The platform replaces monolithic chatbot frameworks with asynchronous, fault-tolerant systems for safety, memory, interface pacing, and structured assessment.

Adaptive navigation architecture

Interface exposure adjusts based on session familiarity and usage tracking. Onboarding prioritizes daily check-ins and core coaching, then expands to long-term metric dashboards as proficiency stabilizes.

The memory spectrum

Episodic memory supports active session continuity, while long-term relational profiles carry over relevant indicators and personalized context across extended timeframes.

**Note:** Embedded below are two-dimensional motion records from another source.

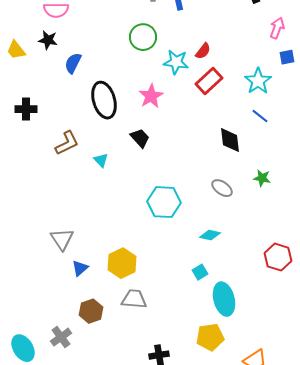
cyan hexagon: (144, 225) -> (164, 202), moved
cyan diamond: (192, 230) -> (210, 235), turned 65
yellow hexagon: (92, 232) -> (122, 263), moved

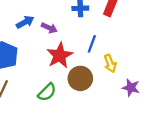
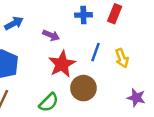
blue arrow: (25, 22) -> (14, 23), moved
yellow arrow: (110, 63) -> (122, 58), moved

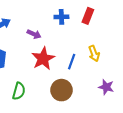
blue line: (95, 52) -> (72, 62), moved
brown circle: (83, 88) -> (61, 90), moved
green semicircle: (49, 102) -> (19, 91), moved, turned -30

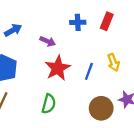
brown circle: (61, 90) -> (101, 108), moved
green semicircle: (19, 91) -> (49, 104), moved

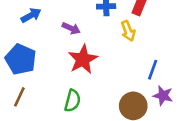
yellow arrow: (113, 63) -> (128, 31), moved
blue line: (89, 71) -> (153, 70), moved

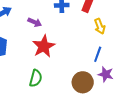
yellow arrow: (128, 31) -> (100, 26), moved

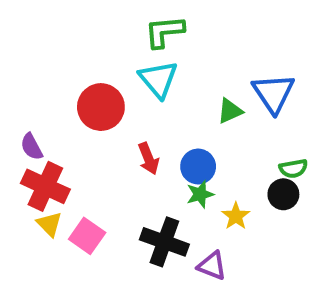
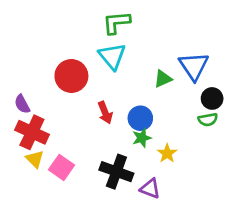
black circle: (283, 194) -> (212, 98), moved

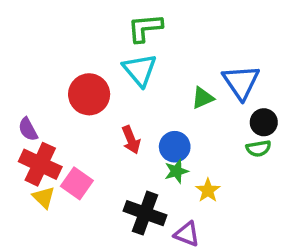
pink square: (62, 167) -> (77, 183), moved

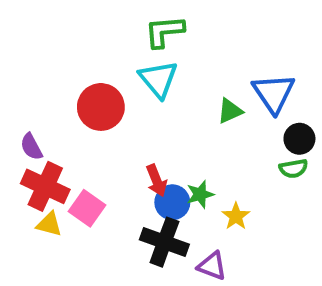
red arrow: (131, 140) -> (156, 180), moved
blue circle: (175, 147) -> (172, 202), moved
yellow triangle: (44, 197) -> (49, 224), turned -30

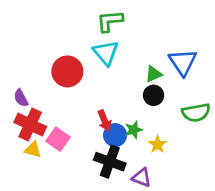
black circle: (299, 139) -> (154, 95), moved
green semicircle: (293, 169) -> (196, 113), size x1.5

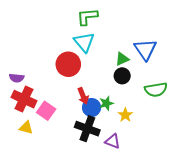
red circle: (67, 71) -> (68, 64), moved
purple semicircle: (21, 98) -> (17, 78), turned -56
yellow triangle: (33, 150) -> (26, 128), moved

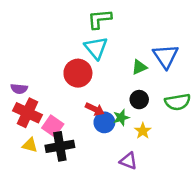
black circle: (122, 76) -> (139, 100), moved
red arrow: (83, 96) -> (95, 109), turned -42
black cross: (87, 129) -> (60, 146), moved, turned -30

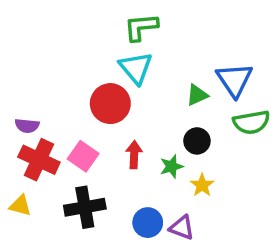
green semicircle: (178, 102) -> (251, 122), moved
red arrow: (95, 109) -> (134, 155), turned -114
blue circle: (104, 122) -> (148, 223), moved
pink square: (53, 126) -> (83, 156), moved
yellow triangle: (30, 145) -> (20, 206), moved

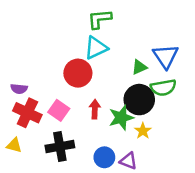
cyan triangle: (136, 68) -> (96, 48), turned 45
green semicircle: (251, 122) -> (163, 88), moved
black circle: (197, 141) -> (139, 100), size x1.6
green star: (171, 166) -> (121, 118), size x1.5

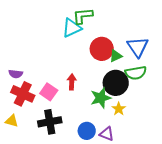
cyan triangle: (96, 48) -> (72, 28), moved
red circle: (78, 73) -> (102, 49), moved
red arrow: (95, 109) -> (72, 82), moved

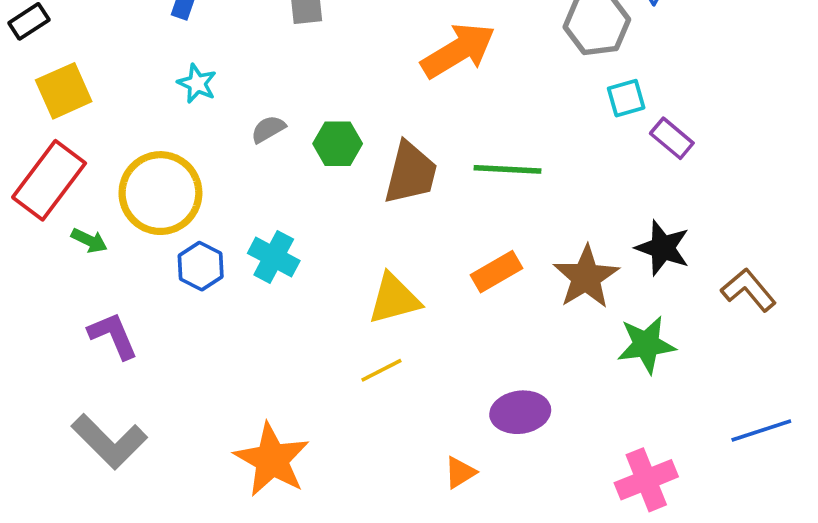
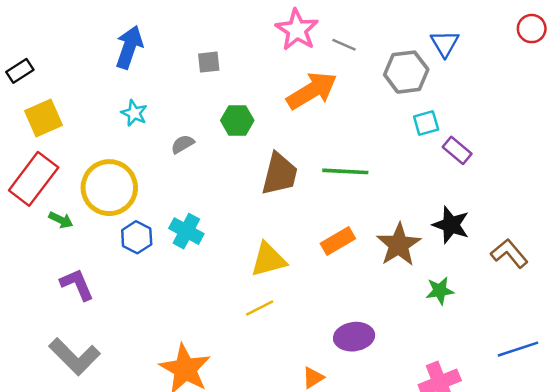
green hexagon: (338, 144) -> (237, 120), moved
green star: (646, 345) -> (440, 291), size x0.7

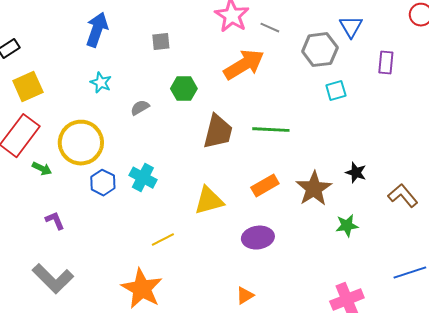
purple rectangle: (457, 150) -> (386, 63), moved, turned 55
black star: (451, 225) -> (356, 173), size x0.7
purple L-shape: (77, 284) -> (55, 221), size x0.7
yellow line: (260, 308) -> (163, 240), moved
purple ellipse: (354, 337) -> (258, 238), moved

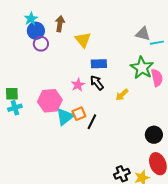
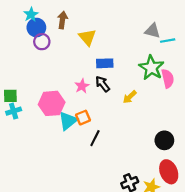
black line: (92, 122) -> (95, 138), moved

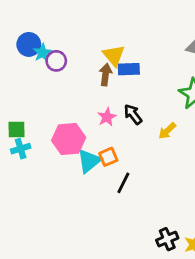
cyan star: (31, 14) -> (42, 53), moved
brown arrow: (62, 20) -> (106, 75), moved
blue circle: (36, 28) -> (29, 44), moved
blue rectangle: (105, 63) -> (129, 69), moved

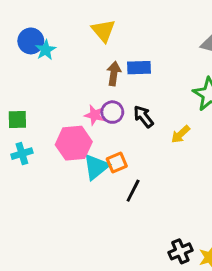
yellow triangle: (114, 55) -> (103, 31), moved
purple circle: (56, 61) -> (112, 112), moved
pink star: (107, 117) -> (95, 115), moved, turned -30
green square: (16, 129) -> (17, 119), moved

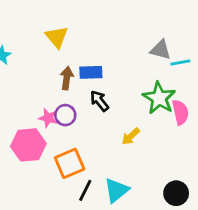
black arrow: (143, 117) -> (99, 101), moved
orange square: (117, 162) -> (70, 163), size x1.5
cyan triangle: (96, 167) -> (116, 190), moved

Safety infrastructure as a core layer

Real-time protocols mask personally identifiable information, classify out-of-scope prompts, and trigger deterministic overrides for explicit crisis signals before model response.

PEARLI assessment engine

The platform conversationalizes wellness tracking across physical health, emotional wellbeing, acceptance, relationships, loving kindness, and intellectual engagement.

Synthetic persona generation

Research teams co-develop synthetic profiles and agent-generated dialogues to safely simulate mental wellness sessions before live human cohorts.

Evaluation matrices and load testing

Simulated conversations test emotional sensitivity, mindfulness mapping accuracy, guardrail false-positive rates, and asynchronous processing performance under concurrent load.

Enterprise Outcomes

Turning unstructured support into anonymized organizational insight

Mindsherpa translates conversational exchanges and behavioral data into structured, anonymized fields that help employers identify trends without exposing individual employee data.

Early risk identification
Automated post-session risk tiering across low, medium, and high signal categories.
Session recovery rate
System-driven detection and acknowledgement of unclosed sessions at the next login.
Cognitive load reduction
Task completion time and navigation drop-off rates monitored across stratified user cohorts.
Wellbeing efficacy
Longitudinal tracking of PEARLI domain distributions across specific employee cohorts.
Data sovereignty compliance
On-premise local server hosting designed to mitigate third-party API exposure.

Future horizons and academic dissemination

Backed by a two-year development timeline and an ongoing University of Ottawa ethics pipeline, this research sets the stage for predictive burnout modeling and the evaluation of safety-rapport tradeoffs in clinical-adjacent conversational systems.